Why ChatGPT can’t (and shouldn’t) answer all your questions. Max Shaw, SVP of Product Management at Yext
The early success of ChatGPT is inspiring more industries to explore how they can leverage generative and conversational AI in their work, and many individuals see this as an opportunity to drastically improve their business’s efficiency. However, there first needs to be a deeper understanding of how these technologies generate responses. ChatGPT and other large language models (LLMs) need to be supplied with authoritative information to answer a user’s questions effectively and accurately. If left to their own devices, they’ll pull information from a wide variety of sources across the internet, and the validity of generated responses is immediately thrown into question. Bad information means bad answers, and for certain industries, like financial services and healthcare, bad answers can be a serious issue. In other scenarios, inaccurate information can erode consumer confidence in your product or service. To address this, organizations can build and maintain a strong repository of structured content in the form of a knowledge graph. Authoritative information can be fed directly from a knowledge graph into an LLM to ensure that generated responses are accurate. Put differently, LLMs can be used for natural language understanding, but they shouldn’t be used for domain or company-specific knowledge. This is why effective approaches to conversational AI must leverage both LLMs and knowledge graphs. Even then, conversational AI may not be the magic bullet businesses want it to be. Certain interactions will always require a human touch, and AI still requires a “human-in-the-loop” approach for most enterprise use cases.

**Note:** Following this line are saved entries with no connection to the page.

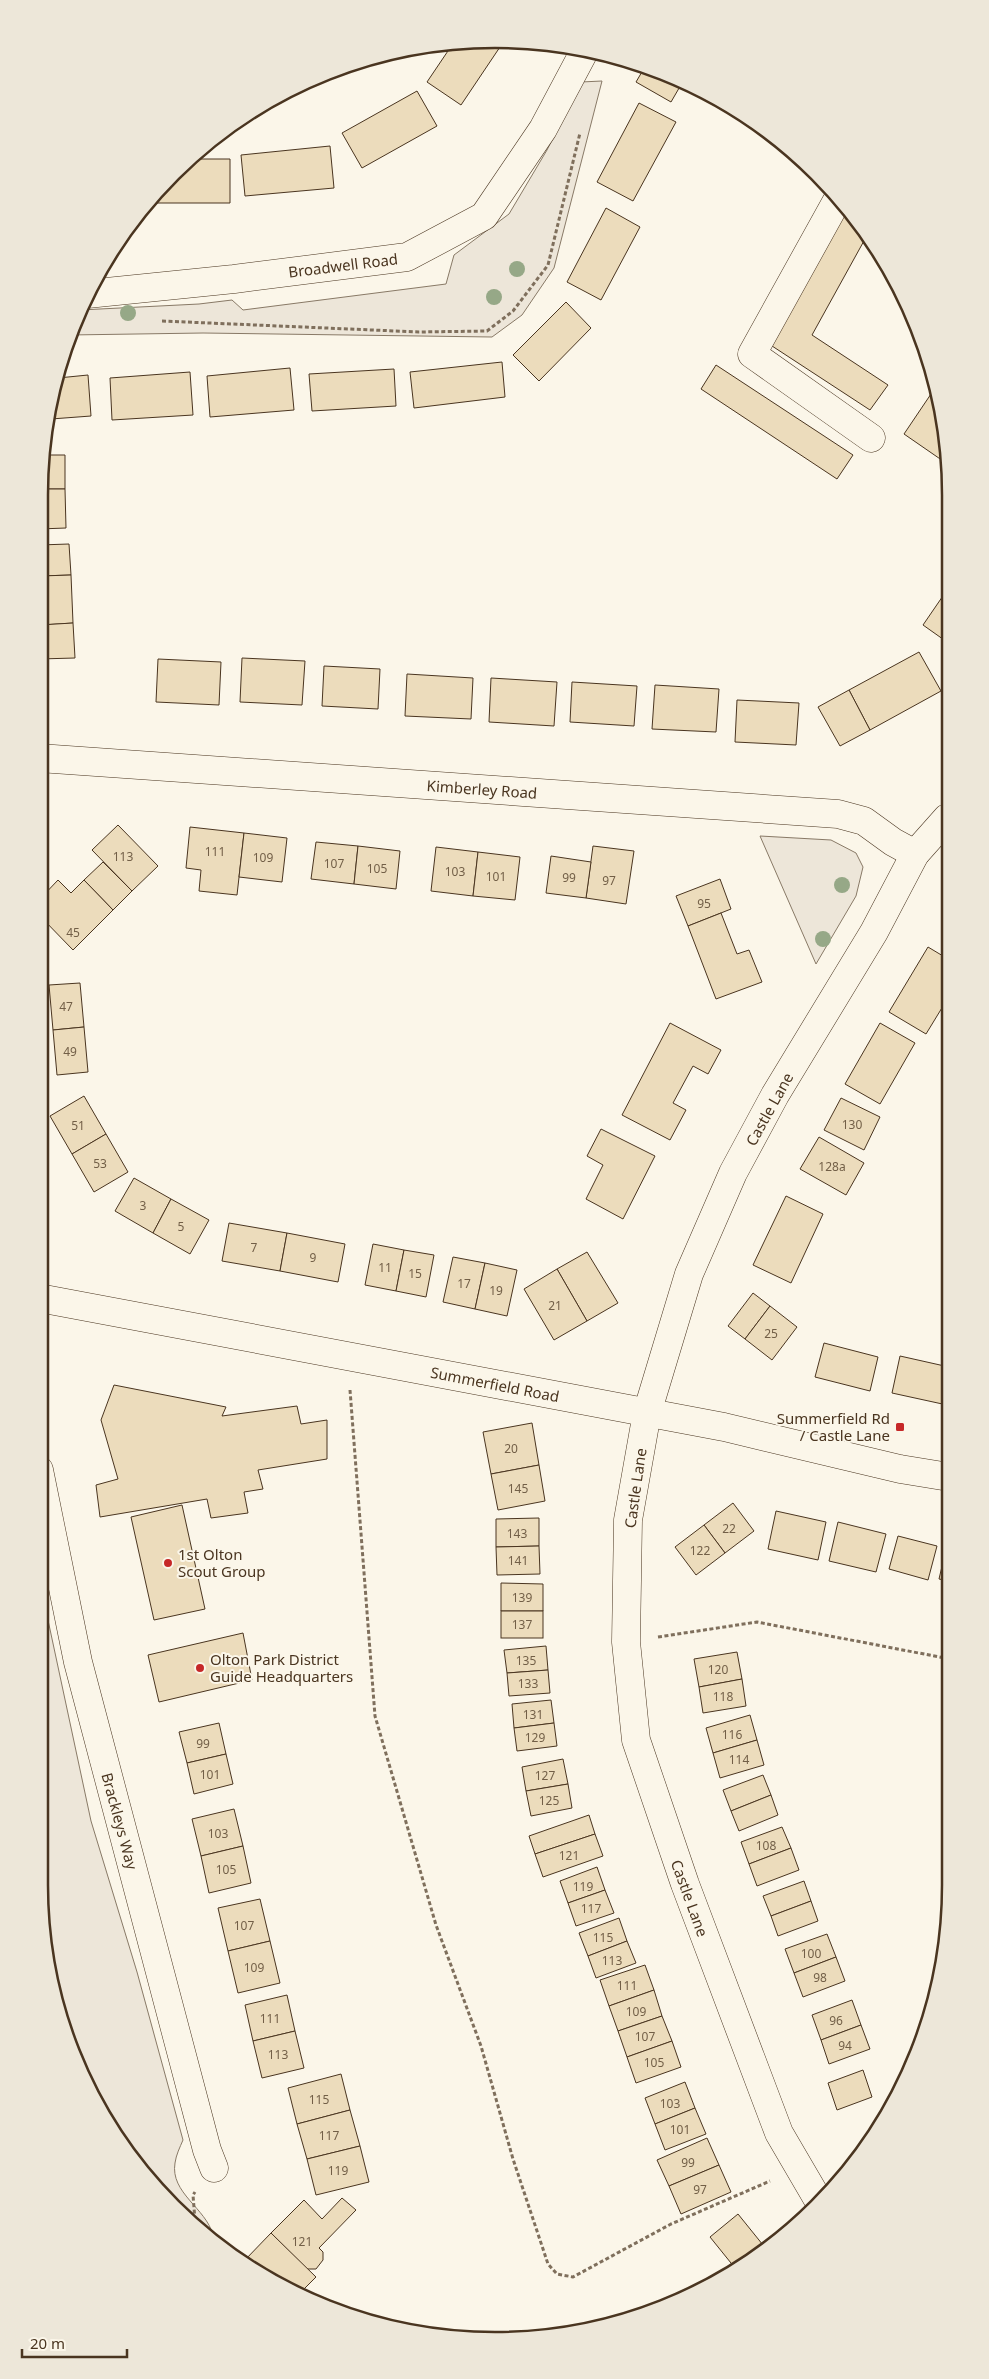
<svg xmlns="http://www.w3.org/2000/svg" width="989" height="2379" font-family="'Noto Sans',sans-serif">
<style>
.green{fill:#ede6d9;stroke:#887966}
.building{fill:#ecdcbc;stroke:#4a3520}
.lines{fill:none;stroke-linecap:round;stroke-linejoin:round}
.minor-casing{stroke:#4a3520;stroke-width:29}
.path{stroke:#7f6f5c;stroke-width:3;stroke-dasharray:4 2.5;stroke-linecap:butt}
.minor{stroke:#fbf6e9;stroke-width:28}
.tree{fill:#96a887}
.poi-dot{fill:#c62828;stroke:#fbf6e9;stroke-width:2}
.labels{text-anchor:middle;dominant-baseline:central;stroke-width:4;stroke-linejoin:round;paint-order:stroke}
.number-label{font-size:12px;fill:#725f47}
.street-label{font-size:15px;fill:#4a3520;stroke:#fbf6e9}
.poi-label{font-size:15px;fill:#4a3520;stroke:#fbf6e9;text-anchor:start}
.rim{fill:none;stroke:#4a3520;stroke-width:2.5}
</style>
<rect width="100%" height="100%" fill="#fbf6e9"/>
<g class="green">
<polygon points="602,81 554,268 522,315 492,337 203,333 69,335 80,310 199,304 232,300 243,310 446,284 454,255 509,214 547,150 581,82"/>
<polygon points="760,836 831,840 856,853 863,867 856,896 816,964"/>
<path d="M 39,1578 L 91,1821 L 137,1972 L 183,2140 C 180,2147 176,2155 175,2163 C 170,2193 206,2208 213,2235 L 152,2185 L 100,2112 L 63,2031 L 39,1884 Z"/>
</g>
<g class="building">
<polygon points="464,40 504,41 461,105 427,82 454,42"/>
<polygon points="646,65 682,83 671,102 636,82"/>
<polygon points="417,91 437,126 362,168 342,133"/>
<polygon points="639,103 676,122 633,201 597,182"/>
<polygon points="330,146 334,188 245,196 241,155"/>
<polygon points="189,159 230,159 230,203 145,203 152,194"/>
<polygon points="606,208 640,227 601,300 567,282"/>
<polygon points="847,210 865,239 812,335 888,385 870,410 769,344"/>
<polygon points="566,302 591,328 539,381 513,355"/>
<polygon points="502,362 505,397 414,408 410,372"/>
<polygon points="716,365 853,455 837,479 701,389"/>
<polygon points="290,368 294,410 210,417 207,376"/>
<polygon points="394,369 396,406 312,411 309,374"/>
<polygon points="190,372 193,415 112,420 110,378"/>
<polygon points="88,375 91,416 51,419 58,378"/>
<polygon points="933,391 946,435 946,463 904,434"/>
<polygon points="45,455 65,455 65,489 40,489"/>
<polygon points="40,489 65,489 66,528 39,529"/>
<polygon points="69,544 71,575 39,576 39,545"/>
<polygon points="71,575 73,623 42,625 40,576"/>
<polygon points="947,590 947,642 923,625"/>
<polygon points="73,623 75,658 39,659 39,625"/>
<polygon points="919,652 941,691 870,730 849,690"/>
<polygon points="242,658 305,661 302,705 240,702"/>
<polygon points="158,659 221,662 219,705 156,702"/>
<polygon points="324,666 380,669 378,709 322,706"/>
<polygon points="407,674 473,678 471,719 405,716"/>
<polygon points="491,678 557,682 554,726 489,722"/>
<polygon points="572,682 637,686 634,726 570,722"/>
<polygon points="655,685 719,689 716,732 652,729"/>
<polygon points="849,690 870,730 840,746 818,707"/>
<polygon points="737,700 799,703 796,745 735,742"/>
<polygon points="118,825 158,866 132,891 92,850"/>
<polygon points="190,827 244,833 237,895 199,891 201,870 186,868"/>
<polygon points="244,833 287,838 282,882 239,877"/>
<polygon points="316,842 358,846 354,884 311,879"/>
<polygon points="358,846 400,851 396,889 354,884"/>
<polygon points="593,846 634,851 626,904 586,898"/>
<polygon points="436,847 478,852 473,896 431,891"/>
<polygon points="478,852 520,857 515,900 473,896"/>
<polygon points="551,856 591,862 586,898 546,893"/>
<polygon points="103,862 132,891 113,910 84,880"/>
<polygon points="720,879 731,909 688,926 676,896"/>
<polygon points="58,880 71,893 84,880 113,910 73,950 39,915 39,900"/>
<polygon points="721,913 737,954 749,950 762,982 716,999 688,926"/>
<polygon points="928,947 948,959 948,998 926,1034 889,1012"/>
<polygon points="80,983 84,1027 53,1030 49,985"/>
<polygon points="670,1023 721,1050 708,1074 693,1066 673,1103 686,1110 670,1140 622,1115"/>
<polygon points="880,1023 915,1043 880,1104 845,1084"/>
<polygon points="84,1027 88,1072 57,1075 53,1030"/>
<polygon points="84,1096 106,1134 72,1154 50,1116"/>
<polygon points="841,1098 880,1117 864,1150 824,1130"/>
<polygon points="601,1129 655,1156 623,1219 586,1199 603,1165 587,1156"/>
<polygon points="106,1134 128,1172 94,1192 72,1154"/>
<polygon points="819,1137 864,1163 846,1195 800,1169"/>
<polygon points="134,1178 171,1199 153,1233 115,1211"/>
<polygon points="786,1196 823,1214 791,1283 753,1265"/>
<polygon points="171,1199 209,1220 190,1254 153,1233"/>
<polygon points="229,1223 287,1233 280,1271 222,1261"/>
<polygon points="287,1233 345,1244 338,1282 280,1271"/>
<polygon points="373,1244 404,1250 396,1291 365,1285"/>
<polygon points="404,1250 434,1255 426,1297 396,1291"/>
<polygon points="587,1252 618,1303 587,1321 557,1269"/>
<polygon points="453,1257 485,1263 475,1309 443,1302"/>
<polygon points="485,1263 517,1270 507,1316 475,1309"/>
<polygon points="557,1269 587,1321 554,1340 524,1289"/>
<polygon points="753,1293 770,1306 745,1339 728,1326"/>
<polygon points="770,1306 797,1327 772,1360 745,1339"/>
<polygon points="824,1343 878,1357 870,1391 815,1377"/>
<polygon points="900,1356 949,1367 947,1405 892,1393"/>
<polygon points="114,1385 226,1407 222,1416 297,1406 301,1424 327,1420 327,1459 258,1470 263,1489 244,1492 248,1513 211,1518 207,1499 100,1517 96,1485 118,1479 101,1420"/>
<polygon points="532,1423 539,1465 491,1474 483,1432"/>
<polygon points="539,1465 545,1501 498,1510 491,1474"/>
<polygon points="733,1503 754,1531 725,1553 704,1525"/>
<polygon points="182,1505 205,1609 154,1620 131,1517"/>
<polygon points="776,1511 826,1522 818,1560 768,1549"/>
<polygon points="539,1518 539,1546 496,1547 496,1519"/>
<polygon points="838,1522 886,1534 876,1572 829,1561"/>
<polygon points="704,1525 725,1553 696,1575 675,1547"/>
<polygon points="898,1536 937,1546 928,1580 889,1569"/>
<polygon points="947,1545 949,1546 949,1581 939,1579"/>
<polygon points="539,1546 540,1574 497,1575 496,1547"/>
<polygon points="501,1583 543,1584 543,1611 501,1611"/>
<rect x="501" y="1611" width="42" height="27"/>
<polygon points="243,1633 252,1680 159,1702 148,1655"/>
<polygon points="546,1646 548,1670 507,1673 504,1650"/>
<polygon points="737,1652 742,1679 699,1687 694,1659"/>
<polygon points="548,1670 550,1693 509,1696 507,1673"/>
<polygon points="742,1679 746,1706 703,1713 699,1687"/>
<polygon points="551,1700 554,1723 514,1728 512,1704"/>
<polygon points="750,1715 757,1740 713,1753 706,1728"/>
<polygon points="219,1723 226,1754 187,1763 179,1732"/>
<polygon points="554,1723 557,1746 517,1751 514,1728"/>
<polygon points="757,1740 764,1765 720,1778 713,1753"/>
<polygon points="226,1754 233,1784 194,1794 187,1763"/>
<polygon points="563,1759 568,1784 526,1791 522,1767"/>
<polygon points="763,1775 771,1795 731,1811 723,1790"/>
<polygon points="568,1784 572,1808 531,1816 526,1791"/>
<polygon points="771,1795 778,1815 739,1831 731,1811"/>
<polygon points="234,1809 243,1846 201,1856 192,1819"/>
<polygon points="589,1815 595,1834 535,1854 529,1836"/>
<polygon points="782,1827 791,1848 749,1864 741,1842"/>
<polygon points="595,1834 603,1856 543,1877 535,1854"/>
<polygon points="243,1846 251,1883 209,1893 201,1856"/>
<polygon points="791,1848 799,1870 757,1886 749,1864"/>
<polygon points="597,1867 605,1890 568,1903 560,1881"/>
<polygon points="804,1881 811,1901 771,1916 763,1896"/>
<polygon points="605,1890 614,1913 576,1926 568,1903"/>
<polygon points="260,1899 270,1941 228,1951 218,1908"/>
<polygon points="811,1901 818,1921 778,1936 771,1916"/>
<polygon points="619,1918 627,1941 588,1956 579,1933"/>
<polygon points="827,1934 836,1957 794,1973 785,1949"/>
<polygon points="270,1941 280,1983 238,1993 228,1951"/>
<polygon points="627,1941 636,1963 596,1978 588,1956"/>
<polygon points="836,1957 845,1981 803,1997 794,1973"/>
<polygon points="645,1965 654,1990 609,2006 600,1980"/>
<polygon points="654,1990 662,2016 618,2031 609,2006"/>
<polygon points="287,1995 295,2031 253,2041 245,2005"/>
<polygon points="852,2000 861,2025 821,2040 812,2015"/>
<polygon points="662,2016 672,2041 627,2057 618,2031"/>
<polygon points="861,2025 870,2049 829,2064 821,2040"/>
<polygon points="295,2031 304,2068 262,2078 253,2041"/>
<polygon points="672,2041 681,2067 636,2083 627,2057"/>
<polygon points="863,2070 872,2097 837,2110 828,2083"/>
<polygon points="341,2074 350,2110 297,2124 288,2088"/>
<polygon points="685,2082 695,2108 655,2124 645,2098"/>
<polygon points="695,2108 706,2134 665,2150 655,2124"/>
<polygon points="350,2110 360,2146 307,2159 297,2124"/>
<polygon points="707,2138 719,2165 669,2186 657,2160"/>
<polygon points="360,2146 369,2182 316,2195 307,2159"/>
<polygon points="719,2165 731,2192 681,2214 669,2186"/>
<polygon points="342,2198 356,2210 319,2248 323,2252 323,2260 316,2269 307,2269 271,2233 304,2200 322,2219"/>
<polygon points="738,2214 763,2245 735,2268 710,2237"/>
<polygon points="271,2233 316,2277 299,2294 267,2279 244,2261"/>
<polygon points="763,2245 765,2247 747,2264 736,2270 735,2268"/>
</g>
<g class="lines">
<g class="minor-casing">
<g id="minor">
<polyline points="839,197 752,354 871,438"/>
<polyline points="87,294 234,279 407,257 484,216 543,129 585,50"/>
<polyline points="39,758 838,814 864,821 893,842 915,854"/>
<polyline points="39,1298 724,1427 900,1469 949,1477"/>
<polyline points="39,1470 78,1662 207,2150 214,2168"/>
<polyline points="817,2198 779,2133 685,1884 636,1740 626,1642 628,1520 647,1413 689,1274 733,1173 775,1095 874,932 915,854 947,818"/>
</g>
</g>
<g class="path">
<polyline points="162,321 419,332 487,331 513,311 548,265 580,133"/>
<polyline points="350,1390 375,1716 436,1925 481,2046 513,2159 548,2264 557,2274 573,2277 671,2224 770,2181"/>
<polyline points="658,1637 757,1622 950,1659"/>
<polyline points="195,2220 193,2195 195,2192"/>
</g>
<use href="#minor" class="minor"/>
</g>
<g class="tree">
<circle cx="517" cy="269" r="8"/>
<circle cx="494" cy="297" r="8"/>
<circle cx="128" cy="313" r="8"/>
<circle cx="842" cy="885" r="8"/>
<circle cx="823" cy="939" r="8"/>
</g>
<g class="poi-dot">
<rect x="895" y="1422" width="10" height="10" rx="2.5"/>
<circle cx="168" cy="1563" r="5"/>
<circle cx="200" cy="1668" r="5"/>
</g>
<g class="labels">
<g class="number-label">
<text x="215" y="851">111</text>
<text x="123" y="856">113</text>
<text x="263" y="857">109</text>
<text x="334" y="863">107</text>
<text x="377" y="868">105</text>
<text x="455" y="871">103</text>
<text x="496" y="876">101</text>
<text x="569" y="877">99</text>
<text x="609" y="880">97</text>
<text x="704" y="903">95</text>
<text x="73" y="932">45</text>
<text x="66" y="1006">47</text>
<text x="70" y="1051">49</text>
<text x="852" y="1124">130</text>
<text x="78" y="1125">51</text>
<text x="100" y="1163">53</text>
<text x="832" y="1166">128a</text>
<text x="143" y="1205">3</text>
<text x="181" y="1226">5</text>
<text x="254" y="1247">7</text>
<text x="313" y="1257">9</text>
<text x="385" y="1267">11</text>
<text x="415" y="1273">15</text>
<text x="464" y="1283">17</text>
<text x="496" y="1290">19</text>
<text x="555" y="1305">21</text>
<text x="771" y="1333">25</text>
<text x="511" y="1448">20</text>
<text x="518" y="1488">145</text>
<text x="729" y="1528">22</text>
<text x="517" y="1533">143</text>
<text x="700" y="1550">122</text>
<text x="518" y="1560">141</text>
<text x="522" y="1597">139</text>
<text x="522" y="1624">137</text>
<text x="526" y="1660">135</text>
<text x="718" y="1669">120</text>
<text x="528" y="1683">133</text>
<text x="723" y="1696">118</text>
<text x="533" y="1714">131</text>
<text x="732" y="1734">116</text>
<text x="535" y="1737">129</text>
<text x="203" y="1743">99</text>
<text x="739" y="1759">114</text>
<text x="210" y="1774">101</text>
<text x="545" y="1775">127</text>
<text x="549" y="1800">125</text>
<text x="218" y="1833">103</text>
<text x="766" y="1845">108</text>
<text x="569" y="1855">121</text>
<text x="226" y="1869">105</text>
<text x="583" y="1886">119</text>
<text x="591" y="1908">117</text>
<text x="244" y="1925">107</text>
<text x="603" y="1937">115</text>
<text x="811" y="1953">100</text>
<text x="612" y="1960">113</text>
<text x="254" y="1967">109</text>
<text x="820" y="1977">98</text>
<text x="627" y="1985">111</text>
<text x="636" y="2011">109</text>
<text x="270" y="2018">111</text>
<text x="836" y="2020">96</text>
<text x="645" y="2036">107</text>
<text x="845" y="2045">94</text>
<text x="278" y="2054">113</text>
<text x="654" y="2062">105</text>
<text x="319" y="2099">115</text>
<text x="670" y="2103">103</text>
<text x="680" y="2129">101</text>
<text x="329" y="2135">117</text>
<text x="688" y="2162">99</text>
<text x="338" y="2170">119</text>
<text x="700" y="2189">97</text>
<text x="302" y="2241">121</text>
</g>
<g class="street-label">
<text transform="translate(343 265) rotate(-7)">Broadwell Road</text>
<text transform="translate(482 789) rotate(4)">Kimberley Road</text>
<text transform="translate(769 1109) rotate(-61)">Castle Lane</text>
<text transform="translate(495 1384) rotate(11)">Summerfield Road</text>
<text transform="translate(635 1488) rotate(-82)">Castle Lane</text>
<text transform="translate(120 1821) rotate(75)">Brackleys Way</text>
<text transform="translate(690 1898) rotate(70)">Castle Lane</text>
</g>
<g class="poi-label">
<text x="890" y="1418" text-anchor="end">Summerfield Rd<tspan x="890" dy="17">/ Castle Lane</tspan></text>
<text x="178" y="1554">1st Olton<tspan x="178" dy="17">Scout Group</tspan></text>
<text x="210" y="1659">Olton Park District<tspan x="210" dy="17">Guide Headquarters</tspan></text>
</g>
</g>
<path d="M0 0H989V2379H0ZM495 48H495A447 447 0 0 1 942 495V1885A447 447 0 0 1 495 2332H495A447 447 0 0 1 48 1885V495A447 447 0 0 1 495 48Z" fill="#ede7d9" fill-rule="evenodd"/>
<path class="rim" d="M495 48H495A447 447 0 0 1 942 495V1885A447 447 0 0 1 495 2332H495A447 447 0 0 1 48 1885V495A447 447 0 0 1 495 48Z"/>
<path d="M22 2349v8h105v-8" fill="none" stroke="#4a3520" stroke-width="2.5"/>
<text x="30" y="2349" font-size="15" fill="#4a3520" stroke="#fbf6e9" stroke-width="4" paint-order="stroke">20 m</text>
</svg>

Businesses Shouldn’t Rush to Adopt Generative AI. Commentary by Scott Varho, Chief Evangelist of 3Pillar
Generative AI, a form of artificial intelligence that creates net new content, has been getting a lot of buzz for its novelty, unique applications and potential impact on the business world. New technologies offer fertile ground for new breakthrough products, services and experiences. However, companies shouldn’t be clamoring to implement generative AI without determining the customer value and business impact it can bring that is also better than alternatives. Innovation isn’t limited to leveraging new inventions – it’s also using existing technologies in a new way that creates new value. Value is the key. Before investing deeply into generative AI, businesses need to evaluate their target market for a compelling use case that will create value for customers and benefit the business. Then leaders can test that use case in a lean way to enrich their understanding of the value potential (as well as potential pitfalls). If generative AI demonstrates value through a modest investment, then more investment makes sense. New technologies ignite the imagination – rushing to over-invest in them can do more harm than good.